Practical command workflow#

The exact device names depend on the node, but the workflow pattern stayed consistent.

Started with verified disk identity:

Before destructive operations, we clear stale signatures on intended targets only:

After creating filesystems and mount points, validate mount intent and persistence:

When using tiered mounts with bind paths, ensure base mounts are established before bind mounts in fstab, then verify live source mapping:

This step was a bit finicky and can bring bugs/miscofigured drives, so watch out for typos!

For RAID boot resilience checks and sync hygiene:

The commands are straightforward. The discipline is in when and why they are run.

Risks that shaped design decisions#

Several risks changed the implementation details more than any architecture diagram:

1) Device naming ambiguity#

/dev/sdX assignment is not a trust boundary. It is a kernel naming detail.

The risk was formatting the wrong disk during tier setup. The mitigation was explicit runbook mapping (device, model, size) before any destructive command.

2) False confidence in dual-disk boot#

Configuring mirrored boot is not the same as proving failover behavior. A resilient design needs test evidence, not assumptions.

This led to a stricter rule: failover behavior must be validated and documented after setup, not inferred from tool output.

3) fstab drift and bind mount ordering#

Tiering designs can silently fail if mount dependency order is wrong. A clean file is not enough; runtime verification has to confirm expected source-to-mount mapping.

4) Backup tier confusion#

“Backups exist” is not equivalent to “recovery path is protected.” Keeping backups on a logically separate tier made recovery intent explicit and operationally safer.

What changed after implementing these boundaries#

The node did not become magically fault-tolerant. It became easier to reason about under actual pressure.
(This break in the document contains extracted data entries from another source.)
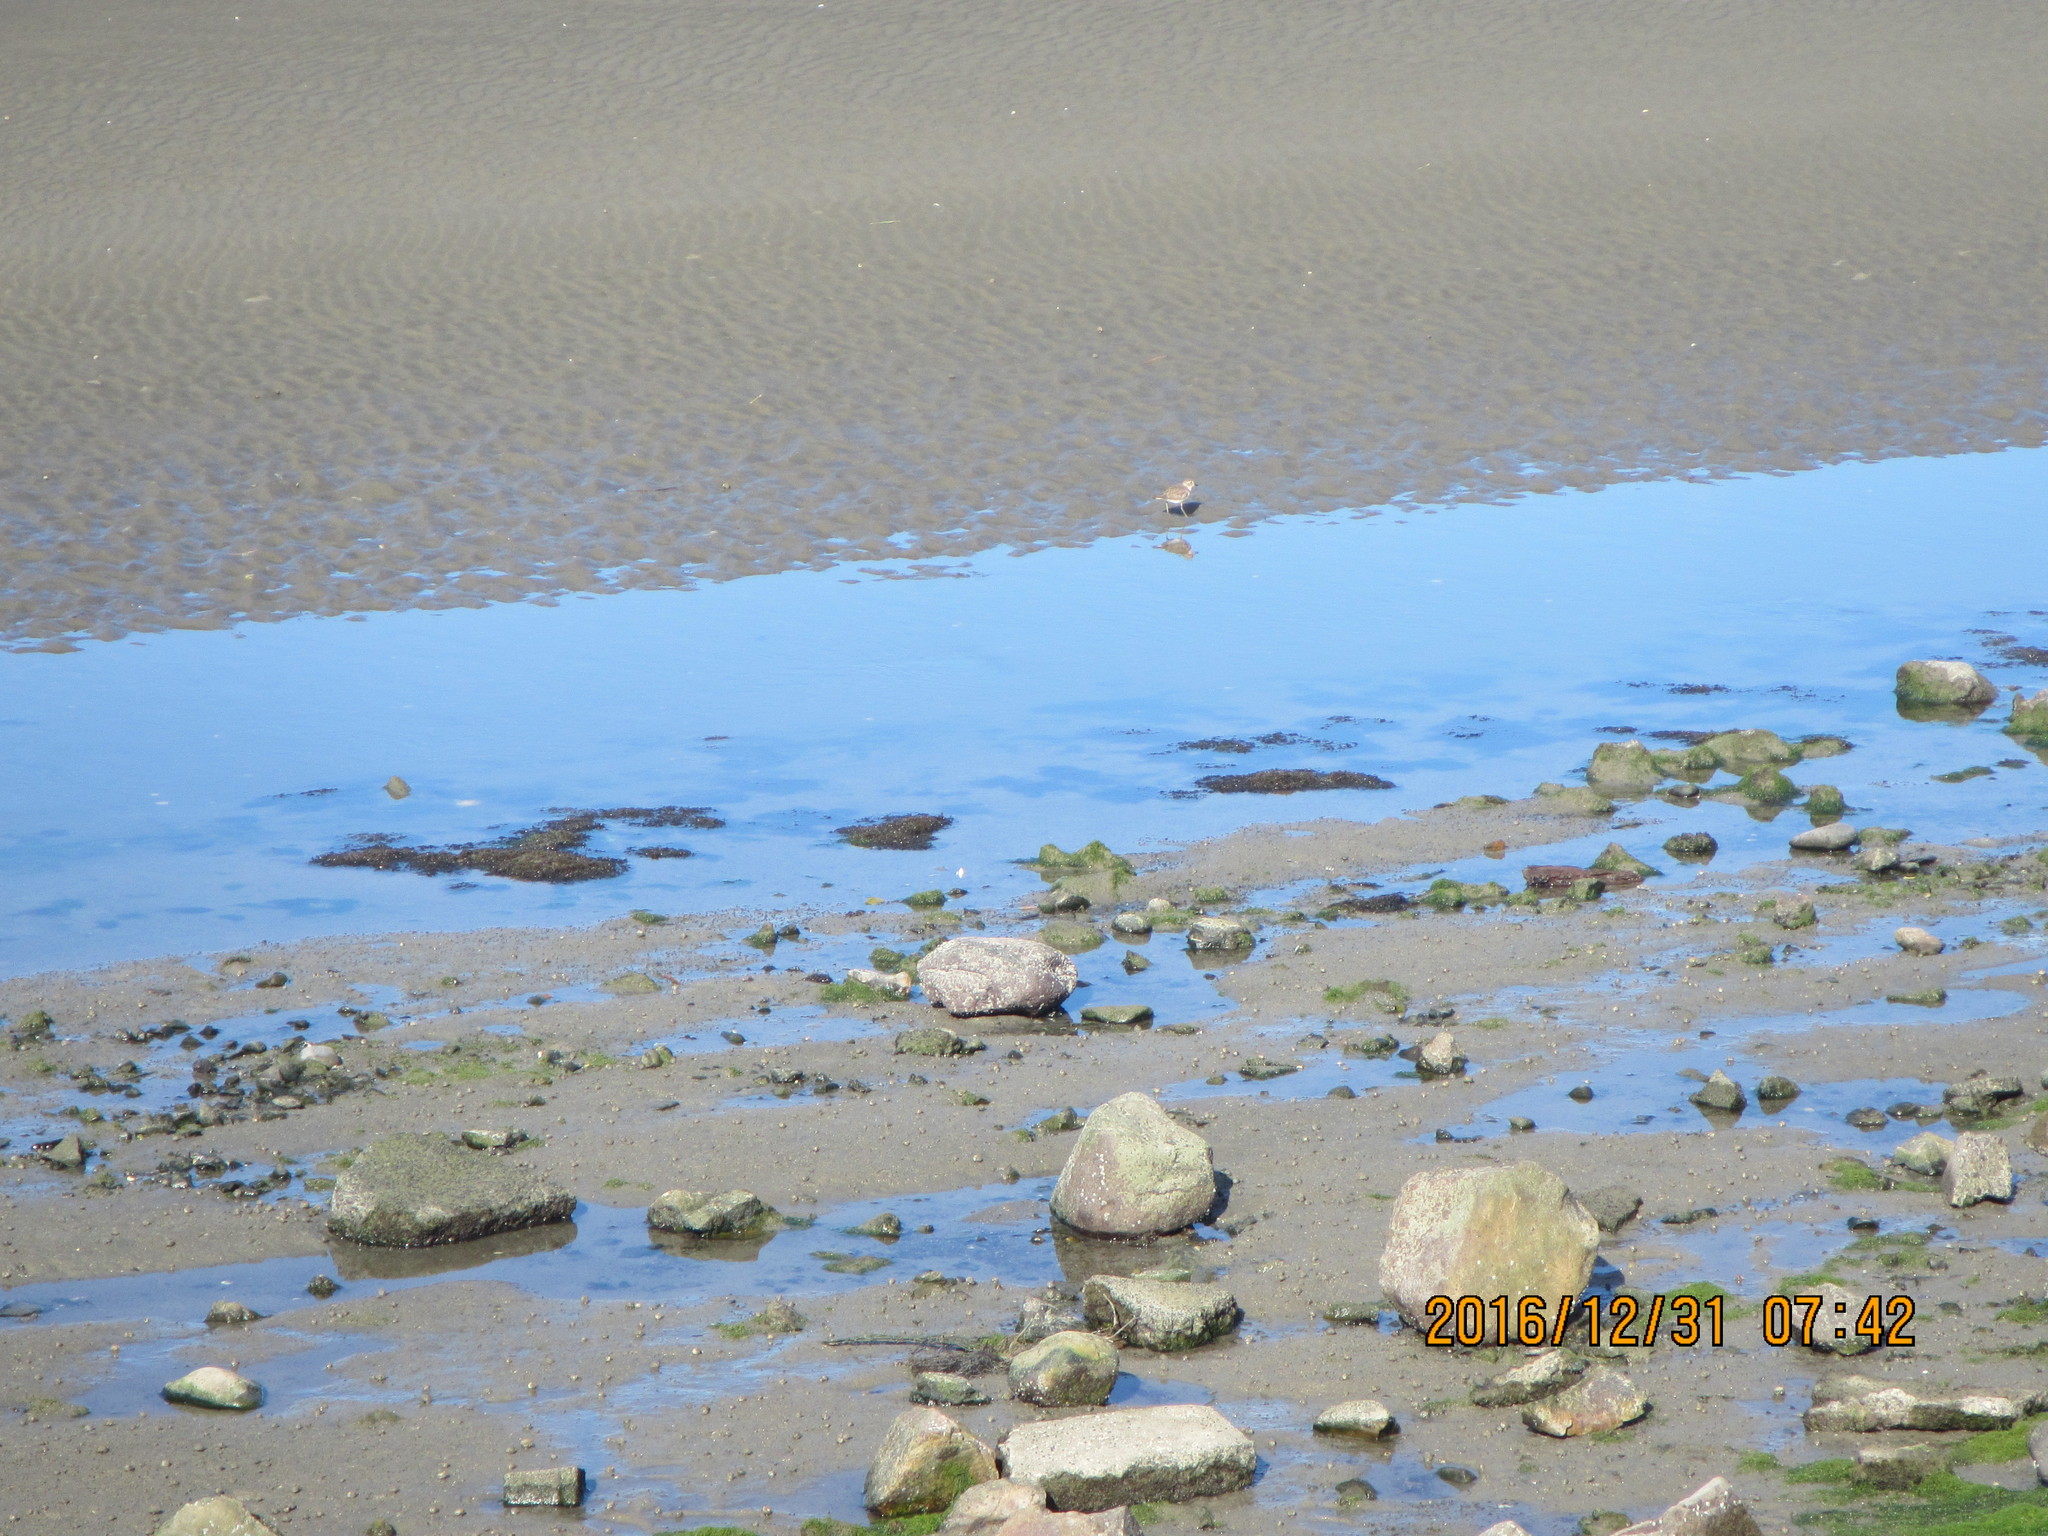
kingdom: Animalia
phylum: Chordata
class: Aves
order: Charadriiformes
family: Charadriidae
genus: Anarhynchus
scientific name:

Three practical shifts stood out from this setup:

• platform operations became more deterministic because responsibilities were clearer
• verification became faster because each tier had a known purpose
• future phase planning (k3s, observability, workload rollout) stopped competing with unresolved storage ambiguity

This was the real gain: fewer hidden coupling points before workload complexity arrives.

Trade-offs I accepted#

Boundary-heavy setup has costs:

• more upfront time before shipping visible workloads
• more documentation burden (mapping, verification, rollback notes)
• less flexibility for quick one-off shortcuts

I accepted those trade-offs because they buy something more valuable: operational confidence when things go wrong.

Closing#

Designing failure domains on a single node is less about pretending to run a cloud and more about practicing system ownership.

The turning point for me was this:

I stopped asking, “Can this run?” and started asking, “How does this fail, and what stays intact when it does?”

Once that question drives design, boundaries stop feeling like overhead. They become the mechanism that keeps the platform understandable and recoverable as it evolves.